* [HOW TO COMPLETE THIS TASK]: Your copy should start at the line with "Figure 3. The Pipeline of EFA." and end at the line with "Figure 6. Distribution" in the data below. Transcribe only those lines, exactly, pictures excluded.

* [DATA TO USE]:
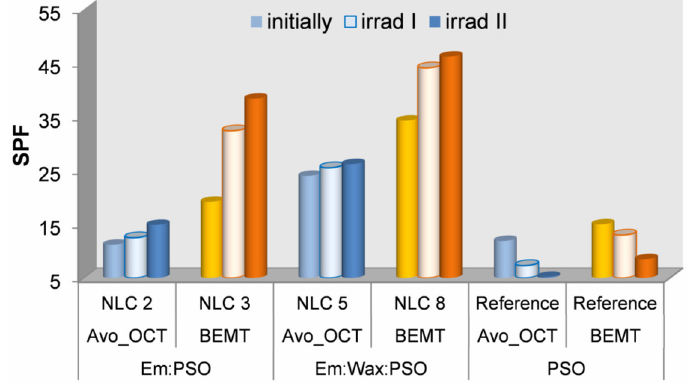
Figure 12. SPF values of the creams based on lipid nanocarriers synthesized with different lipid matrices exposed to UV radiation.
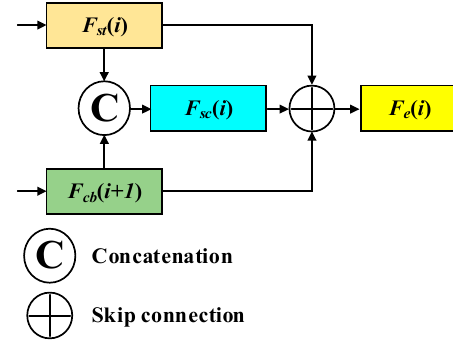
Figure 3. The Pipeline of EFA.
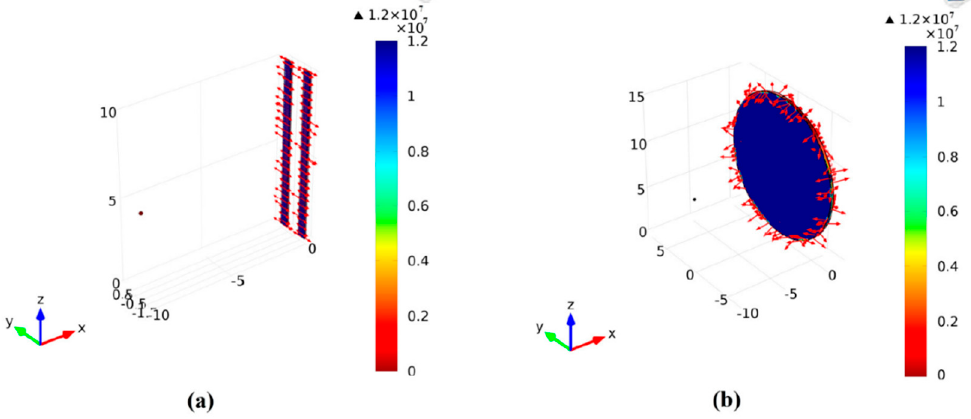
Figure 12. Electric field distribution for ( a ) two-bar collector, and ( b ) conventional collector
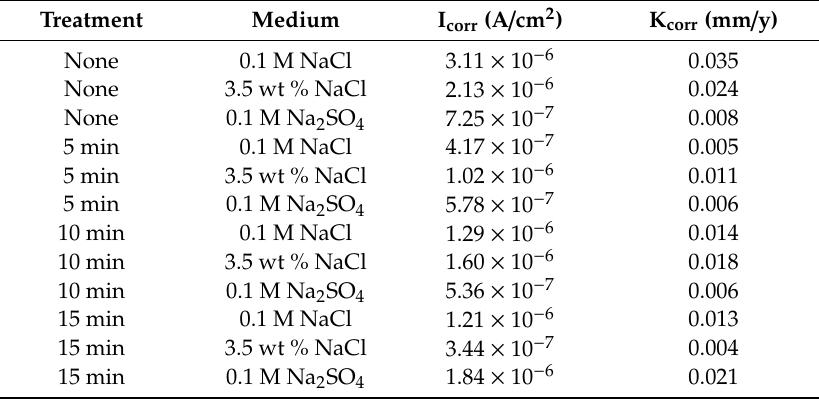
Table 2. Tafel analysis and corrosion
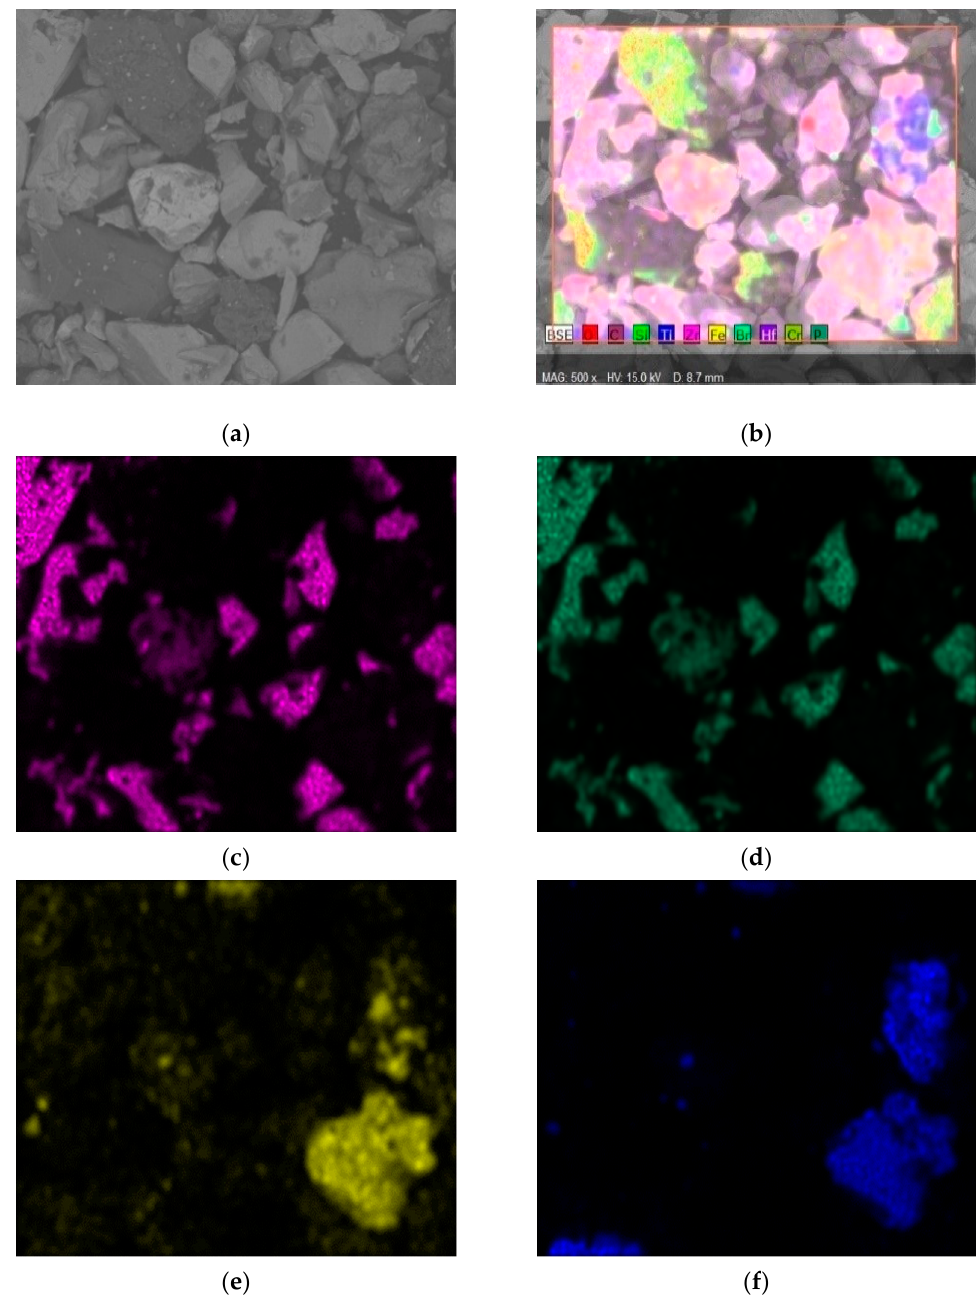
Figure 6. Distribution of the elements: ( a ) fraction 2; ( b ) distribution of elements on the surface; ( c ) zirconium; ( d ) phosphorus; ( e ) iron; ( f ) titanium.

* * *

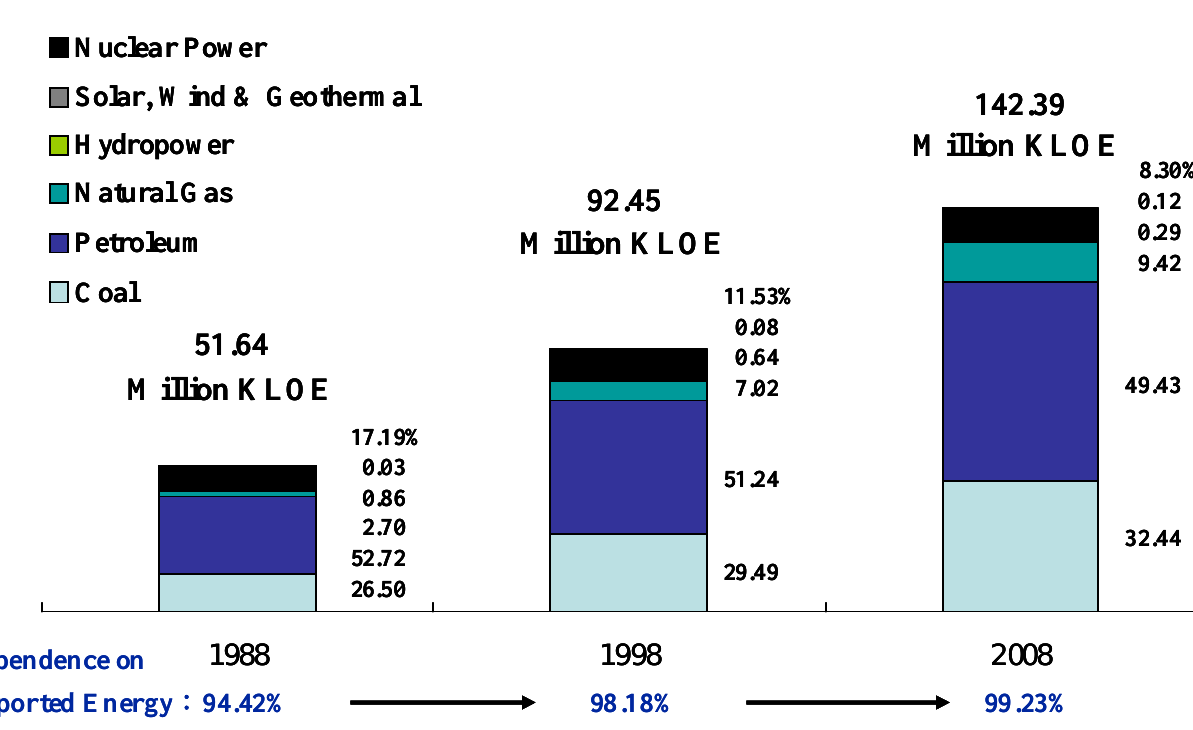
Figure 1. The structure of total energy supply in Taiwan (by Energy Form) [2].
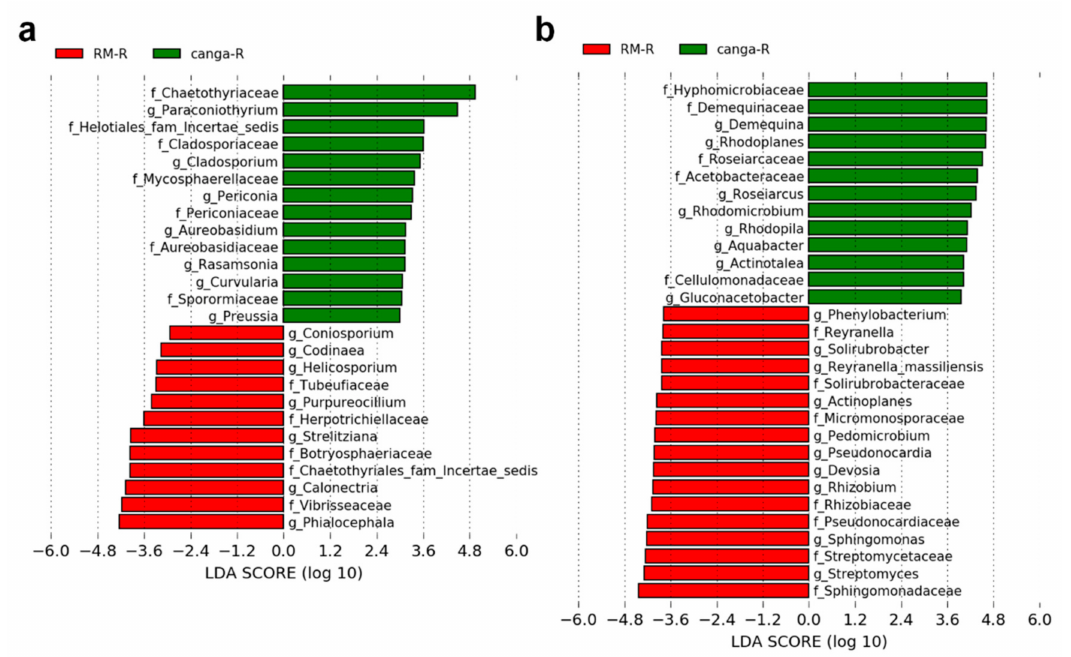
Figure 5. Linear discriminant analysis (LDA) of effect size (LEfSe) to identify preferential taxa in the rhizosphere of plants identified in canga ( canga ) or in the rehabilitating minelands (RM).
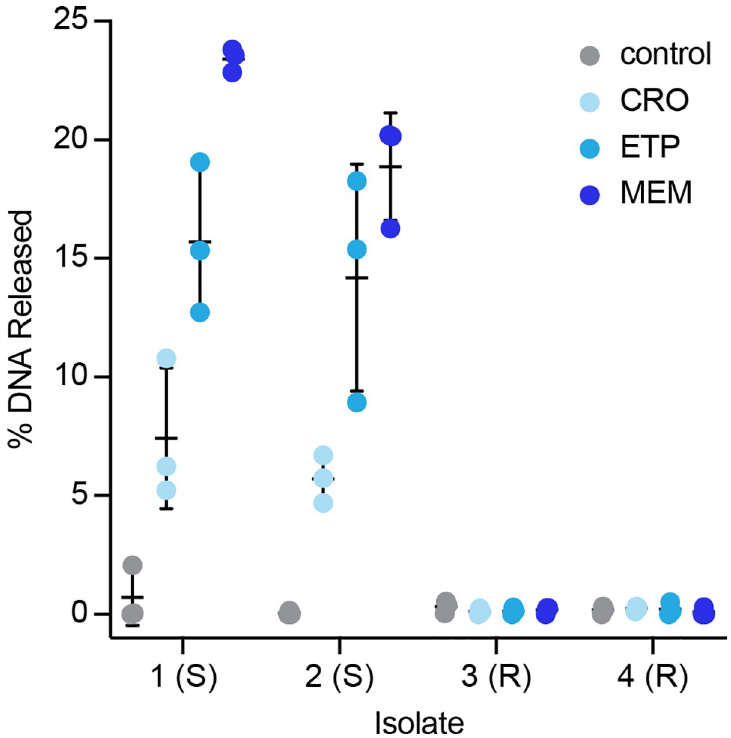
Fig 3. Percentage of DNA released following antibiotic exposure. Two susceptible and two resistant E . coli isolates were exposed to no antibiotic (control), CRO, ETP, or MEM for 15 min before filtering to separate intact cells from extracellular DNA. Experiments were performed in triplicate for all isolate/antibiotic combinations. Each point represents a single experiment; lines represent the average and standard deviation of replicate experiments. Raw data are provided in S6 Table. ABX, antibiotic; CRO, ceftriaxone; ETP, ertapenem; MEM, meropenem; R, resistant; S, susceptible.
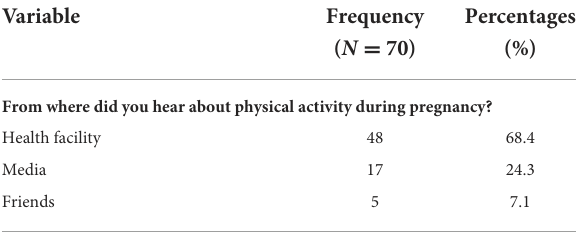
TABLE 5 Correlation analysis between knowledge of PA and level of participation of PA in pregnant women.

* * *

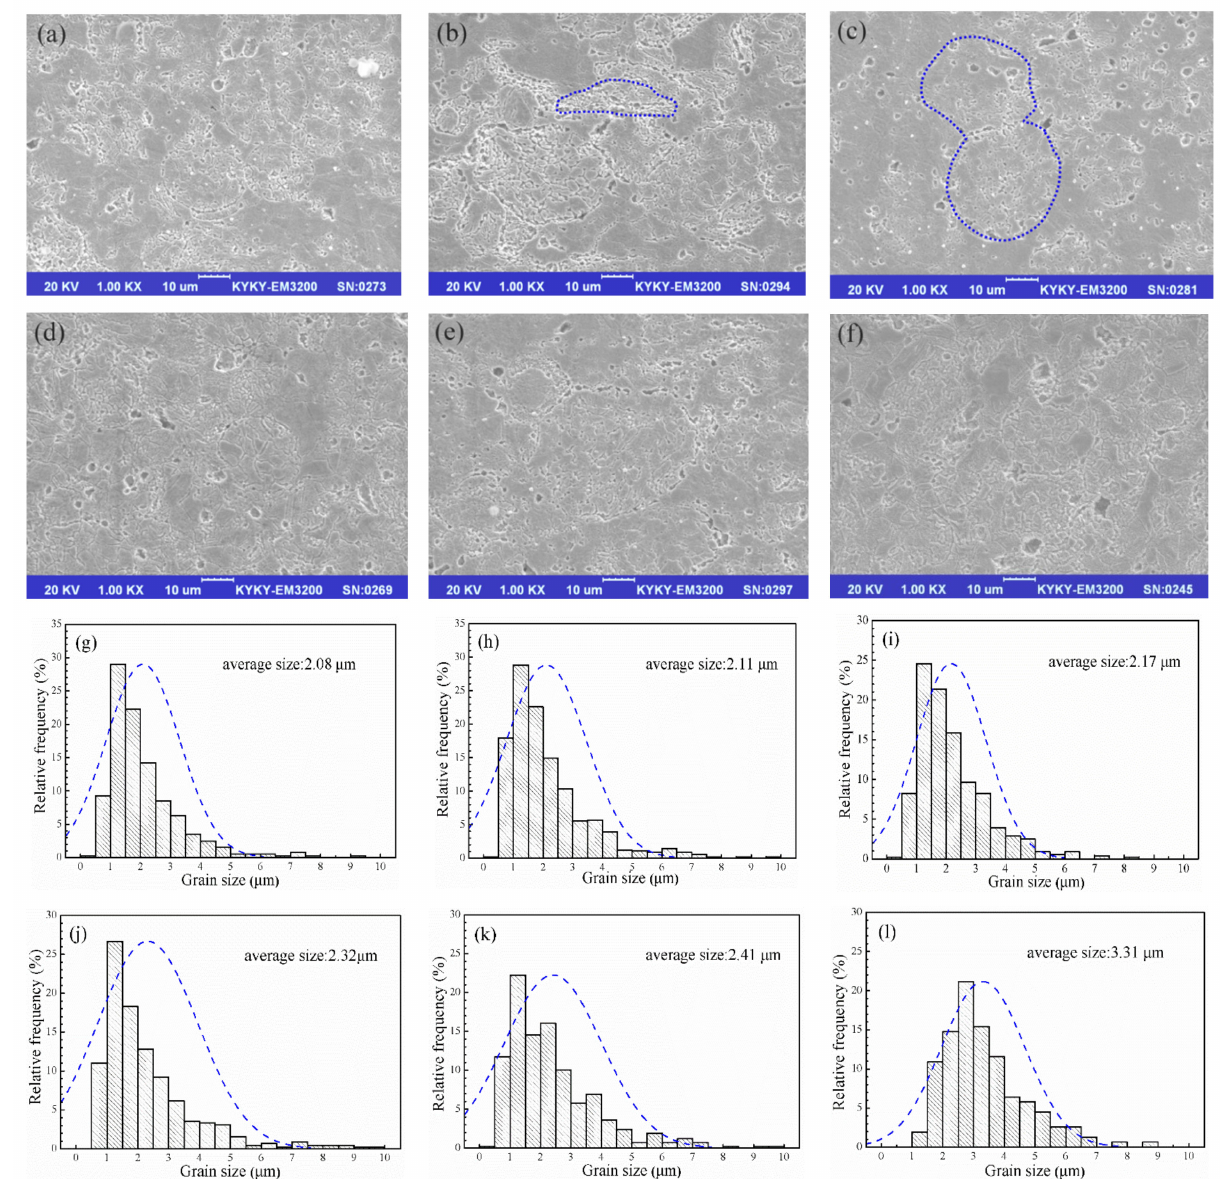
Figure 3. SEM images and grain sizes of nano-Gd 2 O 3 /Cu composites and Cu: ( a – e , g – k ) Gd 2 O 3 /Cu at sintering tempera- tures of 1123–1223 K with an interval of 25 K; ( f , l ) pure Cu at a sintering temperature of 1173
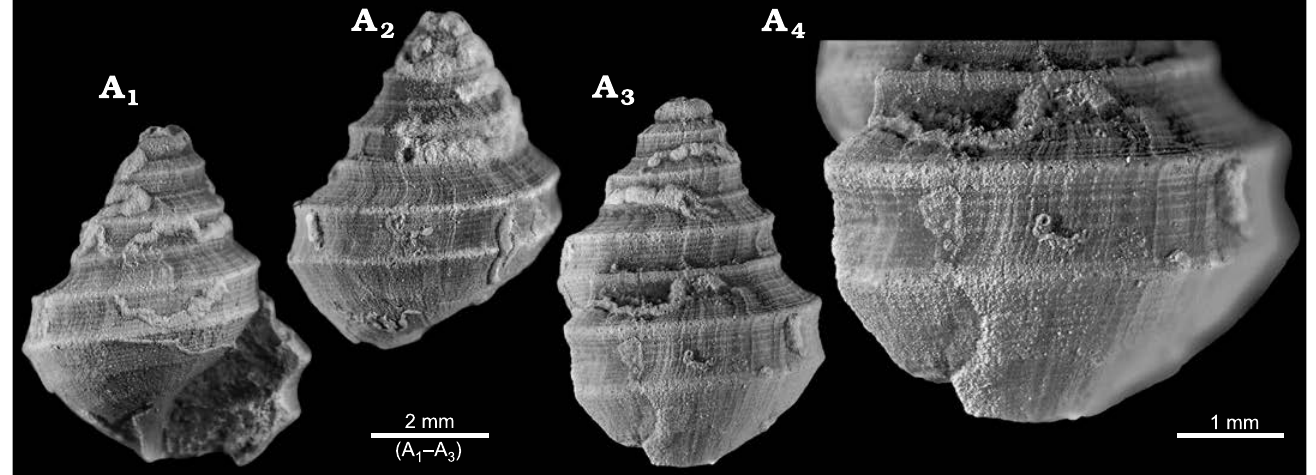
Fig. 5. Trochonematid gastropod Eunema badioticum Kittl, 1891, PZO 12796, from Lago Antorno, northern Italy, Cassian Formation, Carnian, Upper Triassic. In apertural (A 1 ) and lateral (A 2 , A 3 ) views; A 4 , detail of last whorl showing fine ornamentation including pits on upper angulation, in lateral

* [TASK SOLUTION]:
Figure 3. The Pipeline of EFA.
Figure 12. Electric field distribution for ( a ) two-bar collector, and ( b ) conventional collector
Table 2. Tafel analysis and corrosion
Figure 6. Distribution of the elements: ( a ) fraction 2; ( b ) distribution of elements on the surface; ( c ) zirconium; ( d ) phosphorus; ( e ) iron; ( f ) titanium.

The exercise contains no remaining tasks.